> **WHAT IS NEEDED**:
Leave the pictures out and return every line below exactly.

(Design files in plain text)
^^^^^^^^

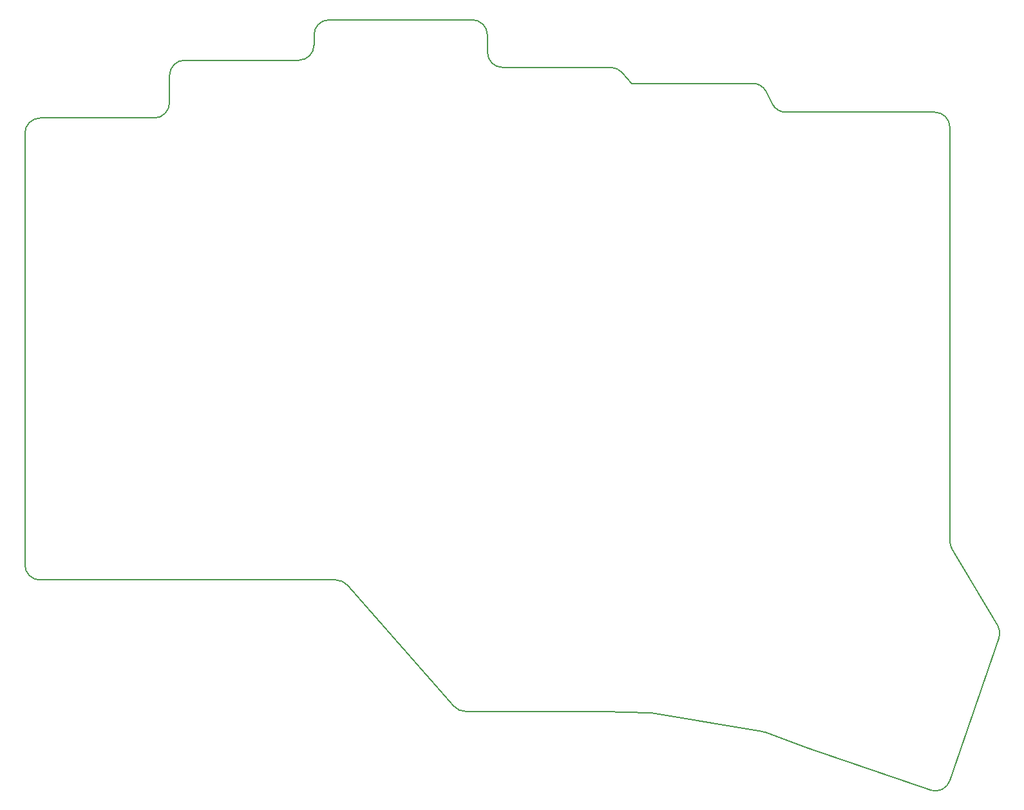
<source format=gbr>
%TF.GenerationSoftware,KiCad,Pcbnew,8.0.3*%
%TF.CreationDate,2024-07-17T09:05:20+02:00*%
%TF.ProjectId,avocado,61766f63-6164-46f2-9e6b-696361645f70,rev?*%
%TF.SameCoordinates,Original*%
%TF.FileFunction,Profile,NP*%
%FSLAX46Y46*%
G04 Gerber Fmt 4.6, Leading zero omitted, Abs format (unit mm)*
G04 Created by KiCad (PCBNEW 8.0.3) date 2024-07-17 09:05:20*
%MOMM*%
%LPD*%
G01*
G04 APERTURE LIST*
%TA.AperFunction,Profile*%
%ADD10C,0.150000*%
%TD*%
G04 APERTURE END LIST*
D10*
X137583031Y-83773789D02*
X143578941Y-93810828D01*
X143753009Y-95487645D02*
X137283806Y-114275574D01*
X134741633Y-115515474D02*
X118685729Y-109986983D01*
X118650024Y-109974309D02*
X113028336Y-107918684D01*
X112671590Y-107824476D02*
X97995106Y-105368475D01*
X97728694Y-105342061D02*
X91731832Y-105151014D01*
X91668149Y-105150000D02*
X73604729Y-105150000D01*
X72102647Y-104470511D02*
X58097353Y-88539489D01*
X17700000Y-87860000D02*
X56595271Y-87860000D01*
X15700000Y-85860000D02*
X15700000Y-29060000D01*
X17700000Y-27060000D02*
X32700000Y-27060000D01*
X34700000Y-25060000D02*
X34700000Y-21460000D01*
X36700000Y-19460000D02*
X51700000Y-19460000D01*
X53700000Y-17460000D02*
X53700000Y-16140000D01*
X55700000Y-14140000D02*
X74500000Y-14140000D01*
X76500000Y-16140000D02*
X76500000Y-18410000D01*
X78500000Y-20410000D02*
X92715260Y-20410000D01*
X94195140Y-21064654D02*
X95500000Y-22500000D01*
X95500000Y-22500000D02*
X111363932Y-22500000D01*
X113152786Y-23605573D02*
X113947214Y-25194427D01*
X115736068Y-26300000D02*
X135300000Y-26300000D01*
X137300000Y-28300000D02*
X137300000Y-82748109D01*
X143578941Y-93810829D02*
G75*
G02*
X143753009Y-95487645I-1716969J-1025679D01*
G01*
X137283806Y-114275573D02*
G75*
G02*
X134741633Y-115515474I-1891037J651136D01*
G01*
X118685730Y-109986983D02*
G75*
G02*
X118650024Y-109974309I651136J1891037D01*
G01*
X112671589Y-107824476D02*
G75*
G02*
X113028336Y-107918684I-330095J-1972571D01*
G01*
X97728694Y-105342060D02*
G75*
G02*
X97995106Y-105368475I-63683J-1998986D01*
G01*
X91668149Y-105150000D02*
G75*
G02*
X91731832Y-105151014I0J-2000000D01*
G01*
X73604729Y-105150000D02*
G75*
G02*
X72102647Y-104470511I0J2000000D01*
G01*
X56595271Y-87860000D02*
G75*
G02*
X58097353Y-88539489I0J-2000000D01*
G01*
X17700000Y-87860000D02*
G75*
G02*
X15700000Y-85860000I0J2000000D01*
G01*
X15700000Y-29060000D02*
G75*
G02*
X17700000Y-27060000I2000000J0D01*
G01*
X34700000Y-25060000D02*
G75*
G02*
X32700000Y-27060000I-2000000J0D01*
G01*
X34700000Y-21460000D02*
G75*
G02*
X36700000Y-19460000I2000000J0D01*
G01*
X53700000Y-17460000D02*
G75*
G02*
X51700000Y-19460000I-2000000J0D01*
G01*
X53700000Y-16140000D02*
G75*
G02*
X55700000Y-14140000I2000000J0D01*
G01*
X74500000Y-14140000D02*
G75*
G02*
X76500000Y-16140000I0J-2000000D01*
G01*
X78500000Y-20410000D02*
G75*
G02*
X76500000Y-18410000I0J2000000D01*
G01*
X92715260Y-20410000D02*
G75*
G02*
X94195140Y-21064654I0J-2000000D01*
G01*
X111363932Y-22500000D02*
G75*
G02*
X113152786Y-23605573I0J-2000000D01*
G01*
X115736068Y-26300000D02*
G75*
G02*
X113947214Y-25194427I0J2000000D01*
G01*
X135300000Y-26300000D02*
G75*
G02*
X137300000Y-28300000I0J-2000000D01*
G01*
X137583031Y-83773789D02*
G75*
G02*
X137299999Y-82748109I1716969J1025680D01*
G01*
M02*

</source>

^^^^^^^^

> **ANSWER SECTION**:
<source format=gbr>
%TF.GenerationSoftware,KiCad,Pcbnew,8.0.3*%
%TF.CreationDate,2024-07-17T09:05:20+02:00*%
%TF.ProjectId,avocado,61766f63-6164-46f2-9e6b-696361645f70,rev?*%
%TF.SameCoordinates,Original*%
%TF.FileFunction,Profile,NP*%
%FSLAX46Y46*%
G04 Gerber Fmt 4.6, Leading zero omitted, Abs format (unit mm)*
G04 Created by KiCad (PCBNEW 8.0.3) date 2024-07-17 09:05:20*
%MOMM*%
%LPD*%
G01*
G04 APERTURE LIST*
%TA.AperFunction,Profile*%
%ADD10C,0.150000*%
%TD*%
G04 APERTURE END LIST*
D10*
X137583031Y-83773789D02*
X143578941Y-93810828D01*
X143753009Y-95487645D02*
X137283806Y-114275574D01*
X134741633Y-115515474D02*
X118685729Y-109986983D01*
X118650024Y-109974309D02*
X113028336Y-107918684D01*
X112671590Y-107824476D02*
X97995106Y-105368475D01*
X97728694Y-105342061D02*
X91731832Y-105151014D01*
X91668149Y-105150000D02*
X73604729Y-105150000D01*
X72102647Y-104470511D02*
X58097353Y-88539489D01*
X17700000Y-87860000D02*
X56595271Y-87860000D01*
X15700000Y-85860000D02*
X15700000Y-29060000D01*
X17700000Y-27060000D02*
X32700000Y-27060000D01*
X34700000Y-25060000D02*
X34700000Y-21460000D01*
X36700000Y-19460000D02*
X51700000Y-19460000D01*
X53700000Y-17460000D02*
X53700000Y-16140000D01*
X55700000Y-14140000D02*
X74500000Y-14140000D01*
X76500000Y-16140000D02*
X76500000Y-18410000D01*
X78500000Y-20410000D02*
X92715260Y-20410000D01*
X94195140Y-21064654D02*
X95500000Y-22500000D01*
X95500000Y-22500000D02*
X111363932Y-22500000D01*
X113152786Y-23605573D02*
X113947214Y-25194427D01*
X115736068Y-26300000D02*
X135300000Y-26300000D01*
X137300000Y-28300000D02*
X137300000Y-82748109D01*
X143578941Y-93810829D02*
G75*
G02*
X143753009Y-95487645I-1716969J-1025679D01*
G01*
X137283806Y-114275573D02*
G75*
G02*
X134741633Y-115515474I-1891037J651136D01*
G01*
X118685730Y-109986983D02*
G75*
G02*
X118650024Y-109974309I651136J1891037D01*
G01*
X112671589Y-107824476D02*
G75*
G02*
X113028336Y-107918684I-330095J-1972571D01*
G01*
X97728694Y-105342060D02*
G75*
G02*
X97995106Y-105368475I-63683J-1998986D01*
G01*
X91668149Y-105150000D02*
G75*
G02*
X91731832Y-105151014I0J-2000000D01*
G01*
X73604729Y-105150000D02*
G75*
G02*
X72102647Y-104470511I0J2000000D01*
G01*
X56595271Y-87860000D02*
G75*
G02*
X58097353Y-88539489I0J-2000000D01*
G01*
X17700000Y-87860000D02*
G75*
G02*
X15700000Y-85860000I0J2000000D01*
G01*
X15700000Y-29060000D02*
G75*
G02*
X17700000Y-27060000I2000000J0D01*
G01*
X34700000Y-25060000D02*
G75*
G02*
X32700000Y-27060000I-2000000J0D01*
G01*
X34700000Y-21460000D02*
G75*
G02*
X36700000Y-19460000I2000000J0D01*
G01*
X53700000Y-17460000D02*
G75*
G02*
X51700000Y-19460000I-2000000J0D01*
G01*
X53700000Y-16140000D02*
G75*
G02*
X55700000Y-14140000I2000000J0D01*
G01*
X74500000Y-14140000D02*
G75*
G02*
X76500000Y-16140000I0J-2000000D01*
G01*
X78500000Y-20410000D02*
G75*
G02*
X76500000Y-18410000I0J2000000D01*
G01*
X92715260Y-20410000D02*
G75*
G02*
X94195140Y-21064654I0J-2000000D01*
G01*
X111363932Y-22500000D02*
G75*
G02*
X113152786Y-23605573I0J-2000000D01*
G01*
X115736068Y-26300000D02*
G75*
G02*
X113947214Y-25194427I0J2000000D01*
G01*
X135300000Y-26300000D02*
G75*
G02*
X137300000Y-28300000I0J-2000000D01*
G01*
X137583031Y-83773789D02*
G75*
G02*
X137299999Y-82748109I1716969J1025680D01*
G01*
M02*

</source>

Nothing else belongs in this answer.